For the next three years, I appeared almost daily at the stable to swap my two weak legs for Dundee’s four strong ones. Never mentioning to my Mother all the falls I took, I learned to ride. Mounted bareback, Dundee and I moved as one. I spent my days cruising miles of grass pastures in the sea breeze. Meandering down the steep hills to the beach, we galloped on golden sand and swam in the blue Pacific.

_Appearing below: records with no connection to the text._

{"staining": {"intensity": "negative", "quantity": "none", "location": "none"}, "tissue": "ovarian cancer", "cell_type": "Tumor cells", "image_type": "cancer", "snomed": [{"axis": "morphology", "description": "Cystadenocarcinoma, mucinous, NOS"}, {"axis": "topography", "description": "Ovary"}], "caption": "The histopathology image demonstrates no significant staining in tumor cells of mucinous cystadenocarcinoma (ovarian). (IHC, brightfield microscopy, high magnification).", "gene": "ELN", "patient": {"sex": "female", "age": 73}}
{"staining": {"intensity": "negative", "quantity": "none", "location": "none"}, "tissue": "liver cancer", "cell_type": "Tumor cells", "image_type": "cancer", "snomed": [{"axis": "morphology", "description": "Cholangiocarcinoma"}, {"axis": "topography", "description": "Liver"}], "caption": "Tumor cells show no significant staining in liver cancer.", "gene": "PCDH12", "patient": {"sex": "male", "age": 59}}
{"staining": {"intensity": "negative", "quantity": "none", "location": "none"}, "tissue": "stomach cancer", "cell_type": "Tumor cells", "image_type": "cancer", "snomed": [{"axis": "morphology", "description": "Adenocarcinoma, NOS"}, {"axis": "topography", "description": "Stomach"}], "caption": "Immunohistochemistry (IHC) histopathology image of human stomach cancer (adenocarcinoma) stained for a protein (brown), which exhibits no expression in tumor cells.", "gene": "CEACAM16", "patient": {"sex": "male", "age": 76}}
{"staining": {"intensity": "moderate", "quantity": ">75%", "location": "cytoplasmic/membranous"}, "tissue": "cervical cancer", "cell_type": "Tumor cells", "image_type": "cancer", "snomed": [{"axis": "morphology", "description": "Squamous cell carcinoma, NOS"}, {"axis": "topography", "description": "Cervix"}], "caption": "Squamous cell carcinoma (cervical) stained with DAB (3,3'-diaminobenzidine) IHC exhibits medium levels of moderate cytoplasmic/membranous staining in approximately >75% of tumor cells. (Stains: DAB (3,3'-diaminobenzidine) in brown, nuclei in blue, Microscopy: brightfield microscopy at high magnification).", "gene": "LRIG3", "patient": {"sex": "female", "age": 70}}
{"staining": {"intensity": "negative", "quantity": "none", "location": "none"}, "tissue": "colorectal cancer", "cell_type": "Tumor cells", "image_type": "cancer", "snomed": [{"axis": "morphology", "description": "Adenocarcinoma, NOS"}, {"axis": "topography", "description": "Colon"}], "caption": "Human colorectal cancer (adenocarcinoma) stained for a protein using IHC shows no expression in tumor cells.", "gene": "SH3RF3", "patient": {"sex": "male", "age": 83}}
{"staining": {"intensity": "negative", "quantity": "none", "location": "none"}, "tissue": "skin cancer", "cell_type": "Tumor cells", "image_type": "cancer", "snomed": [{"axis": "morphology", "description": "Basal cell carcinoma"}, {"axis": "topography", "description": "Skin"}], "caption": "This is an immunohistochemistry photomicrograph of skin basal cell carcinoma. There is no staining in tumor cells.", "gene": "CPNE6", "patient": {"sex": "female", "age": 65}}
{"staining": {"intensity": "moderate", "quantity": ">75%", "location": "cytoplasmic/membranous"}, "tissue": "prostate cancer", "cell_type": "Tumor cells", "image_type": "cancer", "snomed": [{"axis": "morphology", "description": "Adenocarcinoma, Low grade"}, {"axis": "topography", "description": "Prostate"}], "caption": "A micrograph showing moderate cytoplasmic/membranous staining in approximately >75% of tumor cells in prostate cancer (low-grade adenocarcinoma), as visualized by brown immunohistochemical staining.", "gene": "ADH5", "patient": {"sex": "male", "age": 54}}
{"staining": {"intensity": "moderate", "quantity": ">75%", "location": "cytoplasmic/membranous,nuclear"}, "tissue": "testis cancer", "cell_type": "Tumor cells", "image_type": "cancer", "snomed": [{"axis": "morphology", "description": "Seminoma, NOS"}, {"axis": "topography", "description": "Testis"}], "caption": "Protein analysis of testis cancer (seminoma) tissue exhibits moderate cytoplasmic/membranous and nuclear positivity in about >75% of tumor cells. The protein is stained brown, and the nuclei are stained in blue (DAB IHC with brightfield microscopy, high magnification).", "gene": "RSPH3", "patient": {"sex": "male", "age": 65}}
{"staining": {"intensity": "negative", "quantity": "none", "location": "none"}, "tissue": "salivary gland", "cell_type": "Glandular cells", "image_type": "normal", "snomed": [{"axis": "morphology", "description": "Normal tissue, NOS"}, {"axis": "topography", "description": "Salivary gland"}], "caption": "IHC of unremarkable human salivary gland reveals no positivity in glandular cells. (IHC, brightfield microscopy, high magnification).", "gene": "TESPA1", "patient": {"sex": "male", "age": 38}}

I taught Dundee how to catch a wave and bodysurf to shore, just as my Father had taught me. We would stand in the ocean, watching outside for the best wave of the set, the one of the right height and shape. As the wave approached, we would move out toward it, pushing through the closer ones. A moment before the chosen wave reached us we would turn to face the beach. As the wave rose behind her I clung to her slippery wet neck, my fingers laced tight in the mane and we would start to canter in. At just the right moment, I would cue her to jump. At that moment the wave lifted her large body and carried it toward the shore. We loved that feeling of being weightless, as if no longer connected to our bodies. As the wave washed over us I was lifted above her back, my legs pulled up to a jumping position. As the wave set us back down I regained my balance on her back and we cantered ashore. We rested for a moment on the sand, but she was eager to turn back into the water and wait for the next wave to ride. That was a perfect ride. When I first started, the surf knocked me off many times. I would float next to her, my fingers entwined in her mane, my legs streaming out behind as Dundee galloped forward dragging me through the water. If I lost hold, I had to struggle though the water to catch Dundee without tangling in her legs. If I missed getting a hold of her it was a good walk back to the stable. Of course, I didn’t tell Mother about that part either.

Together we had become healthy and in love with life. Dundee taught me the language of horses. A subtle non verbal, language of the body. Passing her keen gifts of being able to read every motion I made, of listening to my breath, of knowing my mood and reflecting it back to me. She knew me better than I knew my young self. Dundee made a Horse-woman out of a child.

That third year my legs were healed and incredibly strong, and my heart knew it could never again be whole without the love of a horse. Others asked me to train their horses to swim like Dundee. While my peers made money from childcare, I provided horse-care, with swimming lessons.

One day, while I was exercising a horse on the beach I came upon a frustrated man trying to get a horse into the ocean. I offered help and was hired on the spot by the new fancy stable that rehabilitated racehorses. Now it was my turn to help horses fully recover the use of their legs.

Thirty-seven years later I still rehabilitate horses, using the gifts that Dundee gave to me. Now, when something in life is knocking me back, I will trade my two legs for a horse’s four and with them under me, gain the strength to go forward.